- [Description of the task]: Among the records below, which lines contain the string "malignant"? Report them.

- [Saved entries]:
--- START ---
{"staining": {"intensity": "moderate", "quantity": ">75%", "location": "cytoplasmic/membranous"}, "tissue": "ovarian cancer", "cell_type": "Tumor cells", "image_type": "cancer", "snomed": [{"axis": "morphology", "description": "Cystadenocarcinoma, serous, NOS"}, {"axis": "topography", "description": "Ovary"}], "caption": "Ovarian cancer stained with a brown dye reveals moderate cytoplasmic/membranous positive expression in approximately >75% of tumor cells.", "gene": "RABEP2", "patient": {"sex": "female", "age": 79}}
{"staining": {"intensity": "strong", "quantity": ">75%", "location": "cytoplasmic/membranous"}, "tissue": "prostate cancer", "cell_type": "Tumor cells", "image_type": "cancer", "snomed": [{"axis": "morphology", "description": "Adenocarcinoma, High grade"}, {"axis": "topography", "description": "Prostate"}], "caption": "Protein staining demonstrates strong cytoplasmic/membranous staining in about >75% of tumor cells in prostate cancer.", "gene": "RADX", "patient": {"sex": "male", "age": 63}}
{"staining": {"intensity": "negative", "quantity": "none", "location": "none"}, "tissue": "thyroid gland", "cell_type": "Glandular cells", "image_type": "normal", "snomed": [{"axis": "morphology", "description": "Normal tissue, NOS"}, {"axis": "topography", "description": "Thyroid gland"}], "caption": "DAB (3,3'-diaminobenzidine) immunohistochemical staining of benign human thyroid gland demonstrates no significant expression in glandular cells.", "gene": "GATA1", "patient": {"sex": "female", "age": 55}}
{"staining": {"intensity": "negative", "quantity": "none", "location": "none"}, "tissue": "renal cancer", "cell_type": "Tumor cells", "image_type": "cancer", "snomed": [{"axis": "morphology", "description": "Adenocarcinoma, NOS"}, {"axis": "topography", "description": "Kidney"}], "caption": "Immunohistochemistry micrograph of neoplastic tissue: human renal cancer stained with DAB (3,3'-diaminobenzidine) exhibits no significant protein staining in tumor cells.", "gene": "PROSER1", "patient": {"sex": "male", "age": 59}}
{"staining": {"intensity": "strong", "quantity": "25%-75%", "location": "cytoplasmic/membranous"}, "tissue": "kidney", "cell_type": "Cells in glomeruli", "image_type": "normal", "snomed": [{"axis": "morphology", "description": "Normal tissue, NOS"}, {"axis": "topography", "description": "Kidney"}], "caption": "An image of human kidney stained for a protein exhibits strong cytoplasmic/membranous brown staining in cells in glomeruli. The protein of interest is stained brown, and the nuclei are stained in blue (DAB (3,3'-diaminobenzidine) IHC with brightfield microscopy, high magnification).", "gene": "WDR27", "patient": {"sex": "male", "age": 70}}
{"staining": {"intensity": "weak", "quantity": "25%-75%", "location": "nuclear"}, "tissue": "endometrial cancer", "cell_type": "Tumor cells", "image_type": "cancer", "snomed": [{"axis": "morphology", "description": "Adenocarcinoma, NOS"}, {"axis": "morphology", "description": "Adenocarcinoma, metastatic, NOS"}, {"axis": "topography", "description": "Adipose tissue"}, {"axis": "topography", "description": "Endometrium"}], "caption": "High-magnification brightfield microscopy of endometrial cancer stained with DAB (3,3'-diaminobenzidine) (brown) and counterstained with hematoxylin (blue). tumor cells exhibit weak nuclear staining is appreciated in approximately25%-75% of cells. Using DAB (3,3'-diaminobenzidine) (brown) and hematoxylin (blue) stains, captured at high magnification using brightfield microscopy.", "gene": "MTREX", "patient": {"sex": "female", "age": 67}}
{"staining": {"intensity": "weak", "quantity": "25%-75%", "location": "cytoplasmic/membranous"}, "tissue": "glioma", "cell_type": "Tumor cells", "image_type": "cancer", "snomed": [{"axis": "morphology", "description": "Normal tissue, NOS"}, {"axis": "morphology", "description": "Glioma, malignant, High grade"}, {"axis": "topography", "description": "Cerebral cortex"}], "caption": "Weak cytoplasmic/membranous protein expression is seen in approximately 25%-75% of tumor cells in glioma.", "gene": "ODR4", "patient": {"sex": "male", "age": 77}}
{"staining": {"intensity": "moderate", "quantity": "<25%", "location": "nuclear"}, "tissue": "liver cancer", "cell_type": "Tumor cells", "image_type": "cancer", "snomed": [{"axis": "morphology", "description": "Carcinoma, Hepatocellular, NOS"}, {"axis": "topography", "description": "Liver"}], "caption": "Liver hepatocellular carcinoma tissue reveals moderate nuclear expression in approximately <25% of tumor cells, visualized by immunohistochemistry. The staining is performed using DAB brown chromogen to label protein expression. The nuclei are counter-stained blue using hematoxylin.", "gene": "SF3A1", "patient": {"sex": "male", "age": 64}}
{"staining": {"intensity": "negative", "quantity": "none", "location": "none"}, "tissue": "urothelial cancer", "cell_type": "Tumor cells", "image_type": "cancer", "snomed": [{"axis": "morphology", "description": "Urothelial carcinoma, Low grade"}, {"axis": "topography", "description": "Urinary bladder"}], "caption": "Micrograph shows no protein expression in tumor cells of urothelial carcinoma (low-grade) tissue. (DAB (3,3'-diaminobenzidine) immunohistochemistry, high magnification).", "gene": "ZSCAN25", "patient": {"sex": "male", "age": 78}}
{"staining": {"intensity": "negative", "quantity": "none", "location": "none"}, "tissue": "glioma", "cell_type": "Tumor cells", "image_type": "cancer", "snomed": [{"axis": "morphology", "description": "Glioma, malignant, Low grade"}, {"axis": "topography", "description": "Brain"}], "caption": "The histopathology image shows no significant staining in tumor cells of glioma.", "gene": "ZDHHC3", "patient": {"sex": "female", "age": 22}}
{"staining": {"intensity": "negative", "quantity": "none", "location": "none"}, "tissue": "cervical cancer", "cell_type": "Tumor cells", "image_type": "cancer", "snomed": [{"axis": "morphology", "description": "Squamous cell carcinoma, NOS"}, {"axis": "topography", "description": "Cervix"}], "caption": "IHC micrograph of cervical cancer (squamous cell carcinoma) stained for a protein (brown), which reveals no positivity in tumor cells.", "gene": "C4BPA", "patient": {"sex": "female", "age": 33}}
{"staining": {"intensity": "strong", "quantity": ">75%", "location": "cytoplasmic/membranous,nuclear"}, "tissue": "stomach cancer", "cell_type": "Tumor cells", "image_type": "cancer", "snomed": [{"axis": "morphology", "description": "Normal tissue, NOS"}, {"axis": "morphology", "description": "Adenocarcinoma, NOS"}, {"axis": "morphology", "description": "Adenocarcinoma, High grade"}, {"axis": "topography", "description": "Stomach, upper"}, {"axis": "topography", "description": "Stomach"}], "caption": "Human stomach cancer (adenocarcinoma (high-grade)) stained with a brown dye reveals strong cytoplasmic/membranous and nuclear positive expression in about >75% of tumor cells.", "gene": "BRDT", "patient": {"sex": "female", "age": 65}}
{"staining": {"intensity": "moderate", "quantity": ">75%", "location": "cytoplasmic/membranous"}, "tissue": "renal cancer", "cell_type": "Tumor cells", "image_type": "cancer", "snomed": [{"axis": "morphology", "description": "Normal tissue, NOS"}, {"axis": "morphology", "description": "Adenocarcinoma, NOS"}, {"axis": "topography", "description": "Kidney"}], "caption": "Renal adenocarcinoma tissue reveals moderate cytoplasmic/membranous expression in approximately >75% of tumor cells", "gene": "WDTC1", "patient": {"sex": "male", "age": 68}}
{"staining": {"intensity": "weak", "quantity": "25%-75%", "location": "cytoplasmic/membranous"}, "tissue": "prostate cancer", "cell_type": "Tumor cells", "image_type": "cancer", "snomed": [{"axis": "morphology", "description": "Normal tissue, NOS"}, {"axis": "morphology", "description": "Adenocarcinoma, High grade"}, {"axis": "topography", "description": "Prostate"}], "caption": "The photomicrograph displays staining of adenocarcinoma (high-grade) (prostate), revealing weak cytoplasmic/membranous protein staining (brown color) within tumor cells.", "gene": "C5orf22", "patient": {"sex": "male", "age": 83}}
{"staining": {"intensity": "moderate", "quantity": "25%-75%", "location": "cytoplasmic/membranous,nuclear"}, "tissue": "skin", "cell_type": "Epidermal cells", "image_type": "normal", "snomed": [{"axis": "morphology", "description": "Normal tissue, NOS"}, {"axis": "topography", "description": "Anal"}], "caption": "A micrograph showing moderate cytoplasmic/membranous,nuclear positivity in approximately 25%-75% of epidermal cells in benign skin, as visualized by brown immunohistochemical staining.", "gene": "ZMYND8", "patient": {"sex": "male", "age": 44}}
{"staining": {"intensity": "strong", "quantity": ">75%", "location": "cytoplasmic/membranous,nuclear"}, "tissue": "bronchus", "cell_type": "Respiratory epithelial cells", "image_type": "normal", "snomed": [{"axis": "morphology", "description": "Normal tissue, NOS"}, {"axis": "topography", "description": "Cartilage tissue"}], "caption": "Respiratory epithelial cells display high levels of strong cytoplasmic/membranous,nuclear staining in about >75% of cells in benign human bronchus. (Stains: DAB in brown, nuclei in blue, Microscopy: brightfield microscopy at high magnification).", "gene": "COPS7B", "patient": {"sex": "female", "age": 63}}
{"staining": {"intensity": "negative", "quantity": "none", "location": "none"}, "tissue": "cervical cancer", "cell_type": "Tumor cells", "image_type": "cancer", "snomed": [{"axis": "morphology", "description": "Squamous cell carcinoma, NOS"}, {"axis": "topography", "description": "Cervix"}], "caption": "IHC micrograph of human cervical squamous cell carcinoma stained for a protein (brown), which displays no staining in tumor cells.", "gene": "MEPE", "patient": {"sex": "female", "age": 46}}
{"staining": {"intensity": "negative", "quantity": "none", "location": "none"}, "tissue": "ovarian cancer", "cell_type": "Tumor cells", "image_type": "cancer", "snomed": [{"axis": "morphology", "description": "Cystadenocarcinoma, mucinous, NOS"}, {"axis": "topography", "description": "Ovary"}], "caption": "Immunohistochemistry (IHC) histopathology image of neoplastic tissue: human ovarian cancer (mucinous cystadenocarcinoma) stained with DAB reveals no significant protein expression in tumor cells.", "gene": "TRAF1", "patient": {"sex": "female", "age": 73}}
--- END ---
- [Task solution]:
{"staining": {"intensity": "weak", "quantity": "25%-75%", "location": "cytoplasmic/membranous"}, "tissue": "glioma", "cell_type": "Tumor cells", "image_type": "cancer", "snomed": [{"axis": "morphology", "description": "Normal tissue, NOS"}, {"axis": "morphology", "description": "Glioma, malignant, High grade"}, {"axis": "topography", "description": "Cerebral cortex"}], "caption": "Weak cytoplasmic/membranous protein expression is seen in approximately 25%-75% of tumor cells in glioma.", "gene": "ODR4", "patient": {"sex": "male", "age": 77}}
{"staining": {"intensity": "negative", "quantity": "none", "location": "none"}, "tissue": "glioma", "cell_type": "Tumor cells", "image_type": "cancer", "snomed": [{"axis": "morphology", "description": "Glioma, malignant, Low grade"}, {"axis": "topography", "description": "Brain"}], "caption": "The histopathology image shows no significant staining in tumor cells of glioma.", "gene": "ZDHHC3", "patient": {"sex": "female", "age": 22}}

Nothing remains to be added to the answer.